(YOUR INSTRUCTIONS)
Look below for the line with "UMĚNÍ A KULTURA", and from there restate every line word for word until the entries end.

EXERCISE MATERIAL START

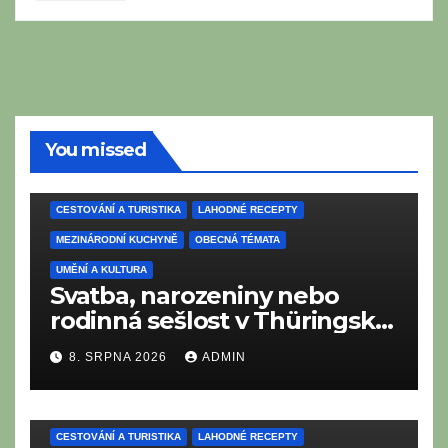
You missed
CESTOVÁNÍ A TURISTIKA
LAHODNÉ RECEPTY
MEZINÁRODNÍ KUCHYNĚ
OBECNÁ TÉMATA
UMĚNÍ A KULTURA
Svatba, narozeniny nebo
rodinná sešlost v Thüringsku:
Co nesmí chybět na
8. SRPNA 2026
ADMIN
tradičním thüringském
bufetu?
CESTOVÁNÍ A TURISTIKA
LAHODNÉ RECEPTY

EXERCISE MATERIAL END

(REPLY TO THE TASK)
UMĚNÍ A KULTURA
Svatba, narozeniny nebo
rodinná sešlost v Thüringsku:
Co nesmí chybět na
8. SRPNA 2026
ADMIN
tradičním thüringském
bufetu?
CESTOVÁNÍ A TURISTIKA
LAHODNÉ RECEPTY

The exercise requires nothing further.